### Task list:
- a) In the forum post about a daughter's autism, what test could the writer not find anyone local to do?
- b) Extend the forum post about a daughter's autism from its last sentence.

### Text passage:
▶

On 1/10/2020 at 9:04 PM, Storygirl said:

I don't see how knowing she has autism would be a problem for a physician to know. I can only see how it is helpful.

I didn't mean that the primary care doctor didn't know about the autism. She knows. Just that when dd goes in for a check up, they're measuring height, weight, checking for scoliosis, giving flu shots: physical health stuff. It's important to be able to do those things.

If we talk about autism during the regular doctor's visits, dd will stop cooperating there. She needs to be able to see a doctor. This is what I meant about not poisoning the well: she will refuse to go or cooperate if autism is discussed.

I don't think I have any hesitancy about claiming the autism diagnosis. We talk in positive ways about autism and neurodiversity.

You're right that she'll need to be able to talk with her doctors and advocate for herself, and we have encouraged that. If a different doctor seems like the right choice, that will be fine. But-- she will need to *talk* about it, and for now, she won't.

Regarding communication: the school does not see problems. She's quiet and well behaved there, in stark contrast to many other students. She scored in the gifted range on verbal comprehension on testing, so they won't see a receptive language issue. In expressive language, I think she may still fly under the radar, but she has greater problems. I have tried to find someone local to do the test of narrative language, and couldn't locate anyone who would.

◀

### Source information:

▶

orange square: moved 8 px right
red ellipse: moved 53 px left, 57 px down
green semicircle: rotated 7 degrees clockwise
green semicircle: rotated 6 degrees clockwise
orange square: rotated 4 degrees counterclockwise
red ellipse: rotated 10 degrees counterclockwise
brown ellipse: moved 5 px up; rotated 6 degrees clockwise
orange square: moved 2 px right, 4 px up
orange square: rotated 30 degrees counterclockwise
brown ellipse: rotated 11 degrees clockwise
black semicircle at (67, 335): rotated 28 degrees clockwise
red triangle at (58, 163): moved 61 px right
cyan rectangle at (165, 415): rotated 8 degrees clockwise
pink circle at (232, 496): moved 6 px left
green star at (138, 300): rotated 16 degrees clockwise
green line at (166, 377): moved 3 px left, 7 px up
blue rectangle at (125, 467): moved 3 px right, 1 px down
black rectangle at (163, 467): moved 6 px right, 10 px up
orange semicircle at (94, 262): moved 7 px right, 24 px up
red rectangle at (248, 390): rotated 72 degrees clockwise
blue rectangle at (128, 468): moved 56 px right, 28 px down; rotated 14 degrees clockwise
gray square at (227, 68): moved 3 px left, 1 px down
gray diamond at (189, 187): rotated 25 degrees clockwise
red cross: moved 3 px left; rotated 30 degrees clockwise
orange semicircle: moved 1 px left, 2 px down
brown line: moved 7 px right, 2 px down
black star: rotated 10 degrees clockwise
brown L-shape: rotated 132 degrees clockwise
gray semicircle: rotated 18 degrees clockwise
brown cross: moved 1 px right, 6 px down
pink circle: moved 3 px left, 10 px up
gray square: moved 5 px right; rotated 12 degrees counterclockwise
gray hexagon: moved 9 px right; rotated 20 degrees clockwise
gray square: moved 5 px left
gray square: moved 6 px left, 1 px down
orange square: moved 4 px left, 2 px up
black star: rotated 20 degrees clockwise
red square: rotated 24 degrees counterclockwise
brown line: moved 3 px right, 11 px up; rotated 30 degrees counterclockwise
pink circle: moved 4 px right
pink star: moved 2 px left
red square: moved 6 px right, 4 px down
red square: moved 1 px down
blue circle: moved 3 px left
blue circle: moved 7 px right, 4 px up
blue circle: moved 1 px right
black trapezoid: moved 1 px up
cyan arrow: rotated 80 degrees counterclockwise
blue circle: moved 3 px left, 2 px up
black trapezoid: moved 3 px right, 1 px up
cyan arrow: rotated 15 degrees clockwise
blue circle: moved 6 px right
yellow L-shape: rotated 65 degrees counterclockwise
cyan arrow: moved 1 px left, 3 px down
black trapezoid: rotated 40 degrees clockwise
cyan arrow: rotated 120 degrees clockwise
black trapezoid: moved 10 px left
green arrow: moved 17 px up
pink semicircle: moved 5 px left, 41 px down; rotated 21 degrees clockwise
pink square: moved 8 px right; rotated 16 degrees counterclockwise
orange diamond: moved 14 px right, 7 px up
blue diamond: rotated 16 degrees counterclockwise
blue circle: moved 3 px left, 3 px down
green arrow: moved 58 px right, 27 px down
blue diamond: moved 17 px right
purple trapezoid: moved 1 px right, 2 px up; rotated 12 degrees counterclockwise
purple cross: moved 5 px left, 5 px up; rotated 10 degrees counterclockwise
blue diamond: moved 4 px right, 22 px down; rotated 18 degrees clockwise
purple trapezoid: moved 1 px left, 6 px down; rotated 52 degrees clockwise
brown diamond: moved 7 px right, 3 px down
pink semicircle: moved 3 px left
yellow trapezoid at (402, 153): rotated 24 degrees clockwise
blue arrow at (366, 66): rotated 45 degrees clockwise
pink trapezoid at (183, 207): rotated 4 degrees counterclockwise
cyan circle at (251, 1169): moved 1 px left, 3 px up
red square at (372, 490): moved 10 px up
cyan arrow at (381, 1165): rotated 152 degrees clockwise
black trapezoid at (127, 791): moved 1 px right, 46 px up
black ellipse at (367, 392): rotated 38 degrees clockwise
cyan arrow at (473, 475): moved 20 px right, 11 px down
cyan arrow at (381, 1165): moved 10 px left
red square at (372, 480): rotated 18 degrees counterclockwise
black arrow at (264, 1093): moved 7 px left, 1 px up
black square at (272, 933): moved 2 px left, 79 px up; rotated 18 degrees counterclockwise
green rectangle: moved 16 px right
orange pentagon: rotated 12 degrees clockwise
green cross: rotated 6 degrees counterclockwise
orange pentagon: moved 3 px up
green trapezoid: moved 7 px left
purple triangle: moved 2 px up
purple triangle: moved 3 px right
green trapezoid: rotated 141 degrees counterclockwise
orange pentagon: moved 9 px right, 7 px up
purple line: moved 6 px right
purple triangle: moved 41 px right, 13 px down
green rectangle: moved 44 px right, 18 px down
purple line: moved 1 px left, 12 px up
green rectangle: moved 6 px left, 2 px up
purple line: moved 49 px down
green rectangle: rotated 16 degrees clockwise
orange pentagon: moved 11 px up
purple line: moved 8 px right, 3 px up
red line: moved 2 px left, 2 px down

◀

### Expected responses:
- a) The test of narrative language.

- b)
Folks at the school think she's doing great, and compared to many other kids they deal with, she is. She's just completing her first semester in public hs, after years at home. We designed the first semester to be easy. She's getting three A's and hovering between D- and C+ in math. Next semester will be harder. This is all just to say that the school counselor etc do not currently see a problem. So, school is not likely to provide much help. We'll be lucky to keep the IEP.

Interroception: yes, this is a big issue. No, she will not read about it or discuss it.

She wants to control her own life, and forget about autism. She successfully flies under the radar at school, so she can't understand why we won't just forget it at home (not that she has expressed it like that). I think there are still important skills to learn, but we are running up against teenaged obstinacy. I'm not sure we can control this much longer, or even now, tbh. She had an appointment yesterday with the dev ped and refused to go. Yes, there will be consequences, but I can't carry her there, so we need to find some alternative, or else just accept that for the moment she isn't interested in getting help.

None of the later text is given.